For those curious to see what the Boulder-ization of Colorado will look like, look no further than last week’s swearing-in ceremony of Gov. Polis. In front of the Orwellian backdrop of “Colorado for All” banners an orgy of self-righteous diversity signaling was on parade. From prayers by the head priest of the Sikh Temple to blessings from the Ute Mountain Tribe, identity politics and victim celebration was at its best.

In the opening prayer, which was almost entirely a tirade over Trump’s immigration policies, Rev. Dr. James Peters Jr. said, “Jared Polis stands today as one who has suffered as a victim of racism and bigotry because of who he is.”

Jared Polis? Born to a privileged family, Princeton grad, the richest Democrat in congress, he has suffered as a victim?
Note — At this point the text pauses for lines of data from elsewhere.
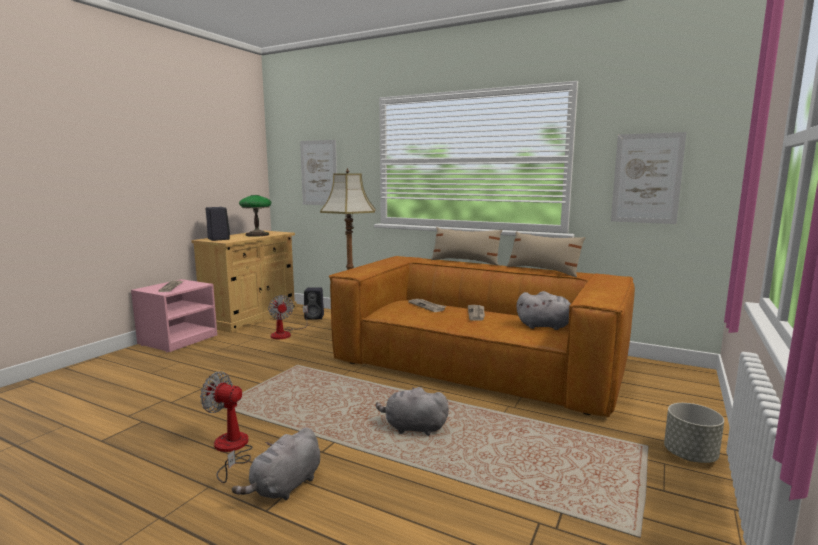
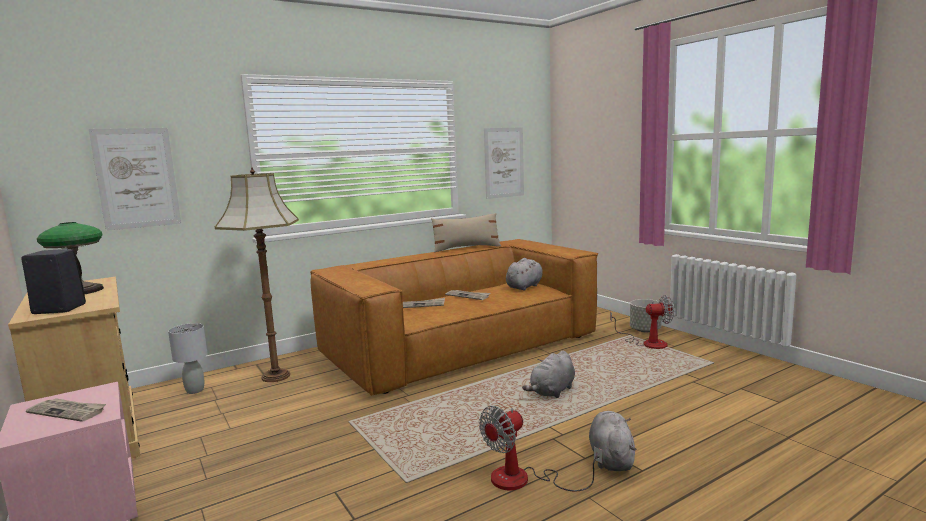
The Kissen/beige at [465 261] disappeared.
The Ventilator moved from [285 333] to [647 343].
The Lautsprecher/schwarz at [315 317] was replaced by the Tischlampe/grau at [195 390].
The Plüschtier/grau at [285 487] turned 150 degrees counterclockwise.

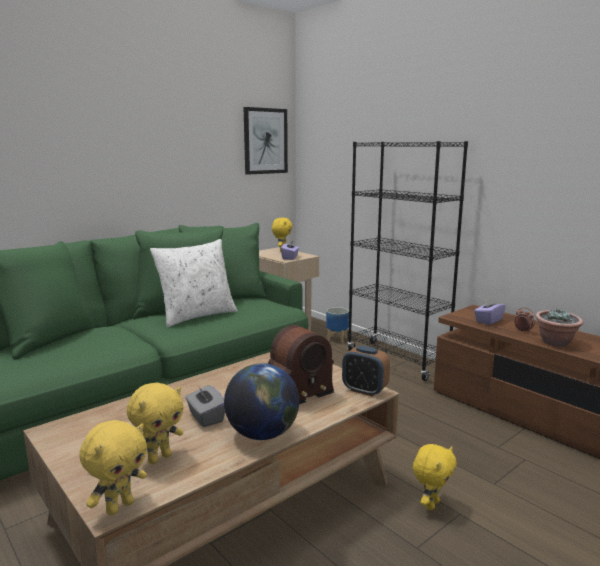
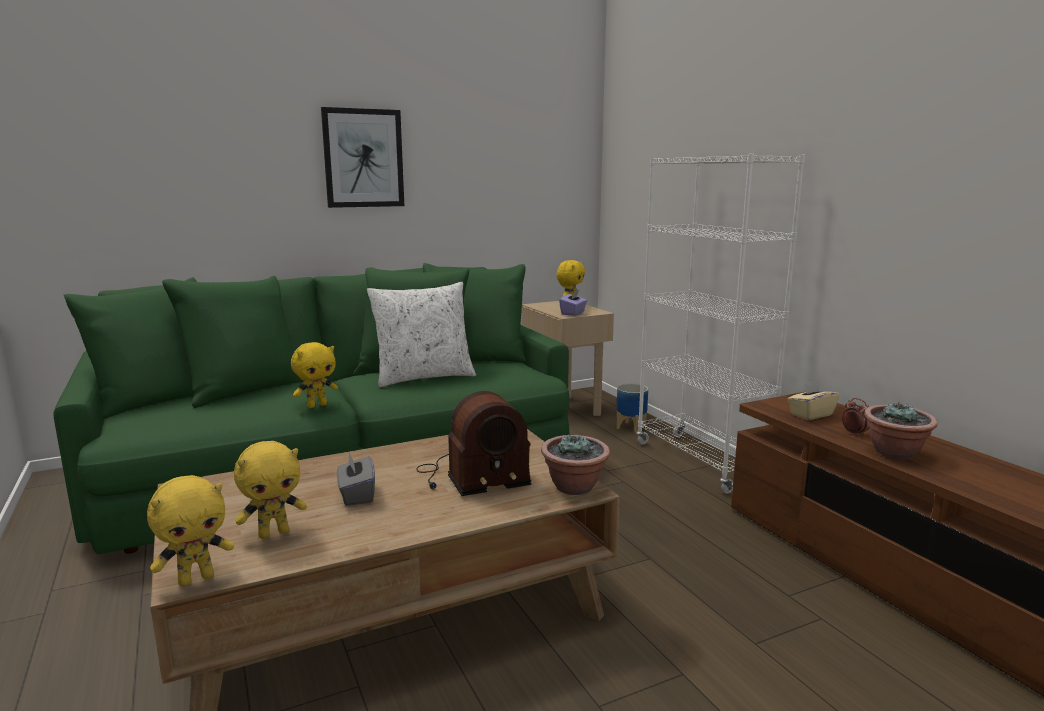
The Globus at [262 434] disappeared.
The Bild moved from [265 141] to [363 158].
The Plüschtier/gelb moved from [431 504] to [317 405].
The Wecker at [364 390] was replaced by the Topfpflanze at [574 487].
The Bücherregal/schwarz at [397 360] became the Bücherregal/weiß at [700 462].
The Taschentuchbox/lila at [488 320] became the Taschentuchbox/beige at [811 414].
Give me some of that victimhood.

But the us-versus-them politics of separation at this haughty ceremony was best articulated by the recitation from poet Anne Waldman, founder of the Jack Kerouac School of Disembodied Poetics at the Naropa University in, where else, Boulder.

Her Alan Ginsberg-esque poem declared Polis’s victory as the “Antidote to dystopian reality.”
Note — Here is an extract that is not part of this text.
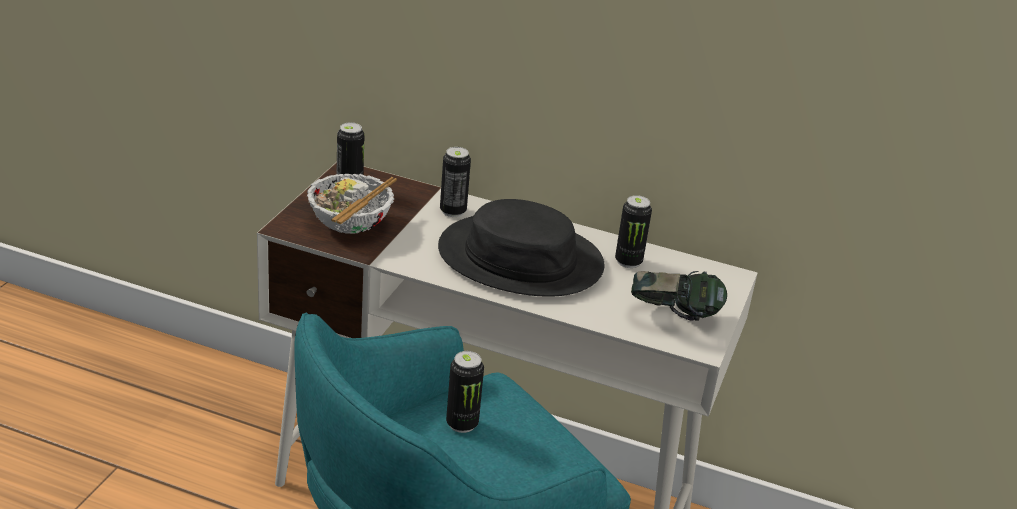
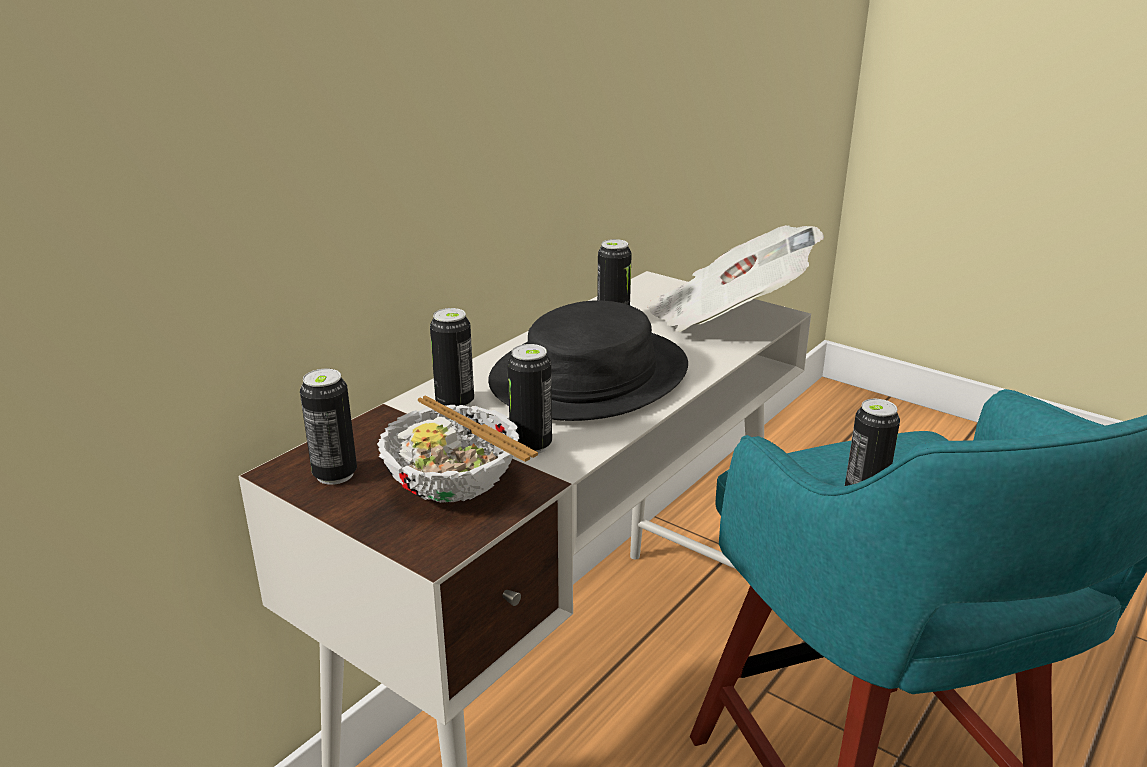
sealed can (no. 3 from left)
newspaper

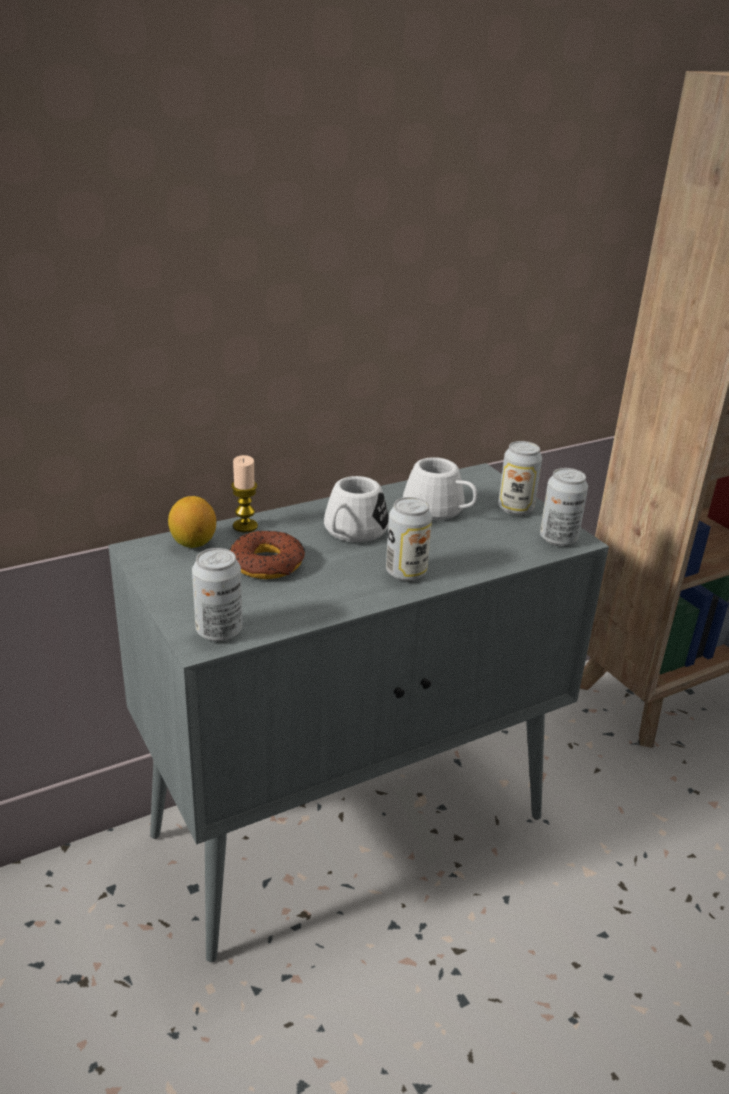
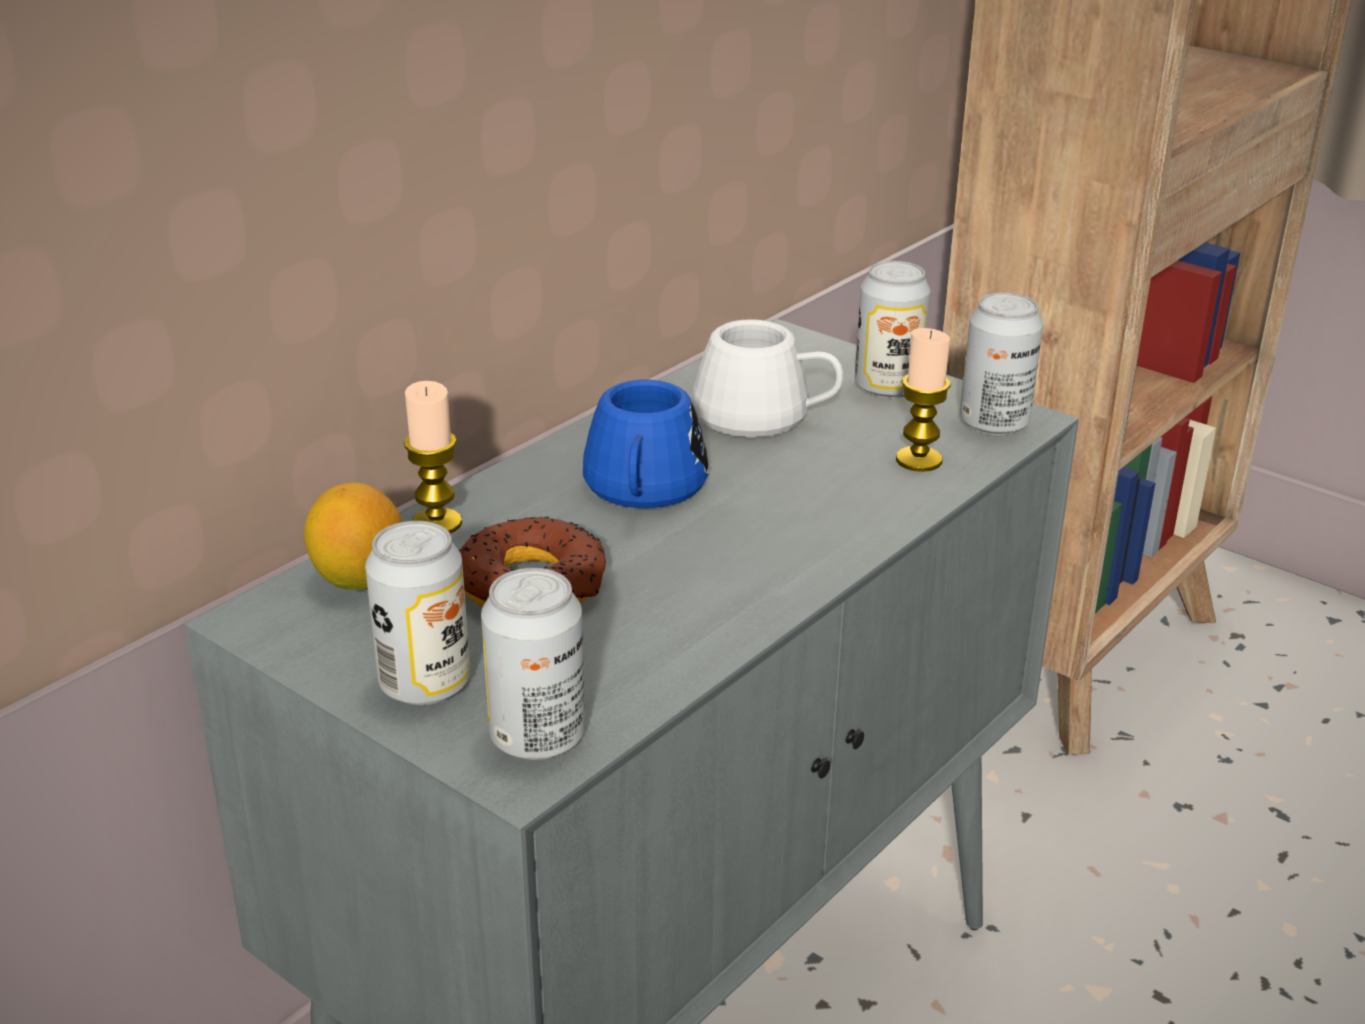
sealed can (no. 1 from left)
bluish tea mug
wax light (no. 2 from left)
Her best applause line asserted Polis as being: “Antidote to psychotic dystopian governance, to unethical, unlawful, homophobic, misogynistic, racist, sexist, elitist, disaster governance.”

Some 45 percent of Coloradans voted for Trump, and voted for Walker Stapleton. Yet at this celebration of inclusion, under the “Colorado for All” banners, that was how Colorado’s new progressive Archie Bunkers described Colorado’s political minority.

She continued, “Humanity on the brink with crisis, with syndicates of greed…Floods. Earthquakes. Fires. Famine. War roiling destruction. Cruelty. Poverty. Migration crisis. Education crisis. We are called to respond.”  Fortunately, team diversity came to the rescue, “Welcome to the poetry of accountable governance.”

Yet progressives still trumpet their tolerance. Waldman celebrated their new “Citadel of tolerance. Openness. Intellect and vision … A world worth living in.”

And I thought Colorado was worth living in before. My ignorance.

The original Archie Bunker was more heroic. He owned his intolerance.

Jon Caldara is president of the Independence Institute, a free market think tank in Denver.